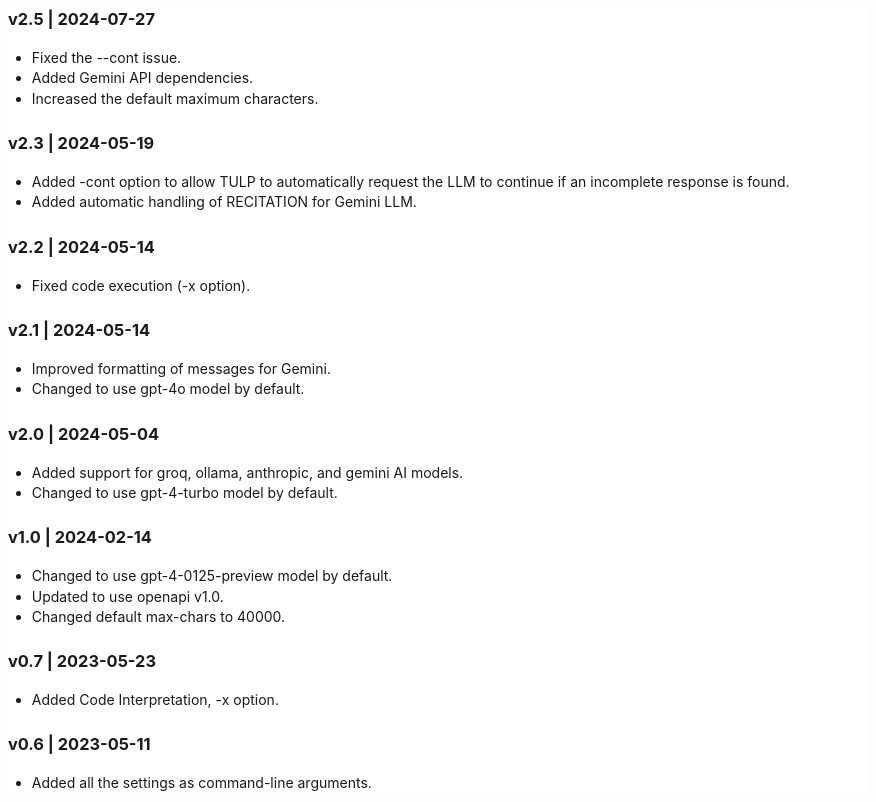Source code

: ### v2.5 | 2024-07-27
- Fixed the --cont issue.
- Added Gemini API dependencies.
- Increased the default maximum characters.

### v2.3 | 2024-05-19
- Added -cont option to allow TULP to automatically request the LLM to continue if an incomplete response is found.
- Added automatic handling of RECITATION for Gemini LLM.

### v2.2 | 2024-05-14
- Fixed code execution (-x option).

### v2.1 | 2024-05-14
- Improved formatting of messages for Gemini.
- Changed to use gpt-4o model by default.

### v2.0 | 2024-05-04
- Added support for groq, ollama, anthropic, and gemini AI models.
- Changed to use gpt-4-turbo model by default.

### v1.0 | 2024-02-14
- Changed to use gpt-4-0125-preview model by default.
- Updated to use openapi v1.0.
- Changed default max-chars to 40000.

### v0.7 | 2023-05-23
- Added Code Interpretation, -x option.

### v0.6 | 2023-05-11
- Added all the settings as command-line arguments.

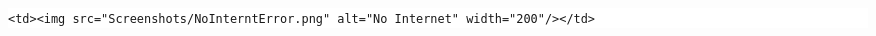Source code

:     <td><img src="Screenshots/NoInterntError.png" alt="No Internet" width="200"/></td>
  </tr>
</table>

- - -

DIRECTIONS FOR THIS TASK. Copy the source text from the listing above character for character, keeping every line as it appears. Leave the pictures out of your copy.

PROBLEM SOLUTION.
Source code

: ### v2.5 | 2024-07-27
- Fixed the --cont issue.
- Added Gemini API dependencies.
- Increased the default maximum characters.

### v2.3 | 2024-05-19
- Added -cont option to allow TULP to automatically request the LLM to continue if an incomplete response is found.
- Added automatic handling of RECITATION for Gemini LLM.

### v2.2 | 2024-05-14
- Fixed code execution (-x option).

### v2.1 | 2024-05-14
- Improved formatting of messages for Gemini.
- Changed to use gpt-4o model by default.

### v2.0 | 2024-05-04
- Added support for groq, ollama, anthropic, and gemini AI models.
- Changed to use gpt-4-turbo model by default.

### v1.0 | 2024-02-14
- Changed to use gpt-4-0125-preview model by default.
- Updated to use openapi v1.0.
- Changed default max-chars to 40000.

### v0.7 | 2023-05-23
- Added Code Interpretation, -x option.

### v0.6 | 2023-05-11
- Added all the settings as command-line arguments.

Source code

:     <td><img src="Screenshots/NoInterntError.png" alt="No Internet" width="200"/></td>
  </tr>
</table>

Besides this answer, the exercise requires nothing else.